▶ **What this task involves**
All of the listing is to be written out word for word, with the pictures left out.

- - - - -

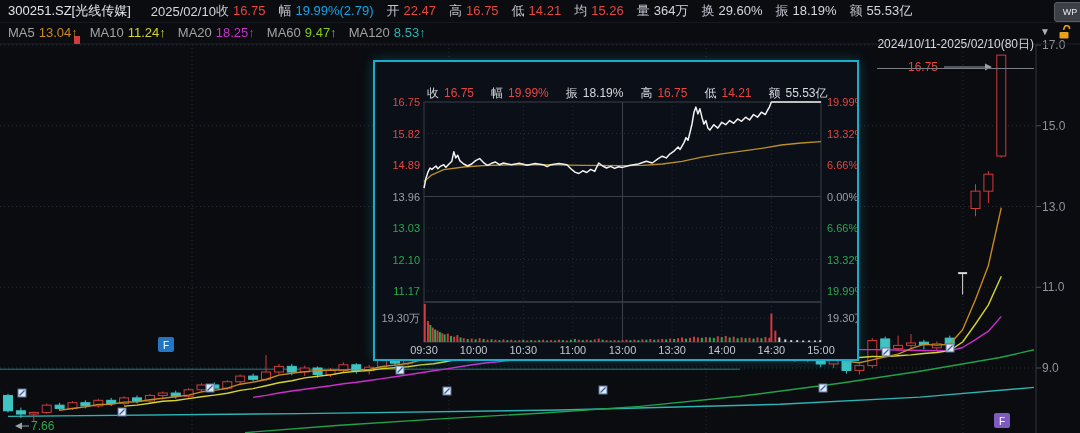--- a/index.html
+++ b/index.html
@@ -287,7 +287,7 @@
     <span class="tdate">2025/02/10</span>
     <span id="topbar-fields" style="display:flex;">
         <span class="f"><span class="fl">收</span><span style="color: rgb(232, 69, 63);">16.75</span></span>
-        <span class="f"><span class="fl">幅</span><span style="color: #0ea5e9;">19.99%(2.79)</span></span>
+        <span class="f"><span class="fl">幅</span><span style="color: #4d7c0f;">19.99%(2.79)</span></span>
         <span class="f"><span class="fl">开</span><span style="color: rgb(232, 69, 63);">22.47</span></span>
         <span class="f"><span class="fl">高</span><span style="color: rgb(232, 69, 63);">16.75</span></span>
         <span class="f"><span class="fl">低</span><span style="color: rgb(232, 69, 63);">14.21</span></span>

- - - - -

▶ **Response to this task**
--- a/index.html
+++ b/index.html
@@ -287,7 +287,7 @@
     <span class="tdate">2025/02/10</span>
     <span id="topbar-fields" style="display:flex;">
         <span class="f"><span class="fl">收</span><span style="color: rgb(232, 69, 63);">16.75</span></span>
-        <span class="f"><span class="fl">幅</span><span style="color: #0ea5e9;">19.99%(2.79)</span></span>
+        <span class="f"><span class="fl">幅</span><span style="color: #4d7c0f;">19.99%(2.79)</span></span>
         <span class="f"><span class="fl">开</span><span style="color: rgb(232, 69, 63);">22.47</span></span>
         <span class="f"><span class="fl">高</span><span style="color: rgb(232, 69, 63);">16.75</span></span>
         <span class="f"><span class="fl">低</span><span style="color: rgb(232, 69, 63);">14.21</span></span>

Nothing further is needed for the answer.